Ambassador of Chile to Russia and Poland
- In office 1997–2000
- President: Eduardo Frei Ruiz-Tagle

Member of the Chamber of Deputies
- In office 15 May 1965 – 15 May 1969
- Constituency: 7th Departmental District, 3rd District

Personal details
- Born: 8 April 1938 Santiago, Chile
- Party: Christian Democratic Party
- Occupation: Lawyer, politician, diplomat

= Sergio Fernández Aguayo =

Chilean politician (born 1938)

Sergio Fernández Aguayo (born Santiago, April 8, 1938) is a Chilean lawyer, politician, and diplomat, member of the Christian Democratic Party.

He served as Deputy for the 7th Departmental District, Santiago, 3rd District, during the legislative period 1965–1969, and later as Chilean Ambassador to Poland and the Russian Federation between 1997 and 2000.

==Biography==
He was born in Santiago on April 8, 1938, the son of Manuel Fernández Longe and Lucía Aguayo Rodríguez.

In 1967, he married Ana Bertand Canales in Santiago; they had three children.

=== Studies and professional career ===
He studied at the Colegio Luis Enrique Izquierdo and at the Seminario de Chillán. Later, he entered the Law School of the Pontifical Catholic University of Chile, where he earned a degree in Legal, Political and Social Sciences, being sworn in as a lawyer on August 6, 1962.

An expert in cooperative affairs, Fernández Aguayo worked at the State Railways Company between 1954 and 1963, and later at the cooperative Unicoop from 1964 to 1965.

He has also been president of the Instituto Chileno de Cooperación, president of the Instituto de la Auto-Gestión, executive director of the Fundación para el Desarrollo, founder and director of the Banco del Desarrollo, president of IMPROA, INDES.S.A., and FINANCOOP (2006–2008).

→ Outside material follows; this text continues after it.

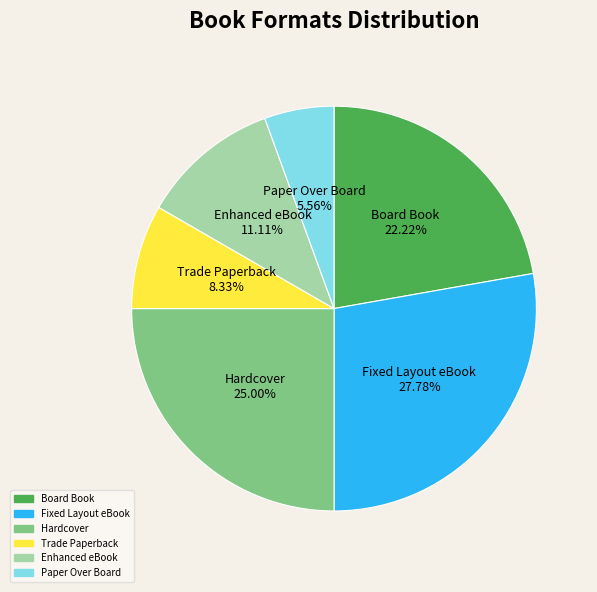

Is Hardcover the majority of the pie?

No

He currently serves as vice president of INDES, a private financial institution.

==Political career==
He began his political activities by joining the Falange Nacional between 1953 and 1957, later becoming a founding member of the Christian Democratic Party in 1957. In 1967, he was appointed Treasurer of the National Executive of the party.

He was also a close collaborator of Cardinal Raúl Silva Henríquez during the military regime.

=== Parliamentary career ===
In 1965, Fernández Aguayo was elected Deputy for the 7th Departmental District (Santiago, 3rd District), serving during the XLV Legislative Period (1965–1969).

As a parliamentarian, he participated in commissions dealing with social, economic, and cooperative development, focusing on strengthening public policies for labor and social welfare.

===Diplomatic career===
From 1997 to 2000, Fernández Aguayo was appointed Chilean Ambassador to Poland and the Russian Federation.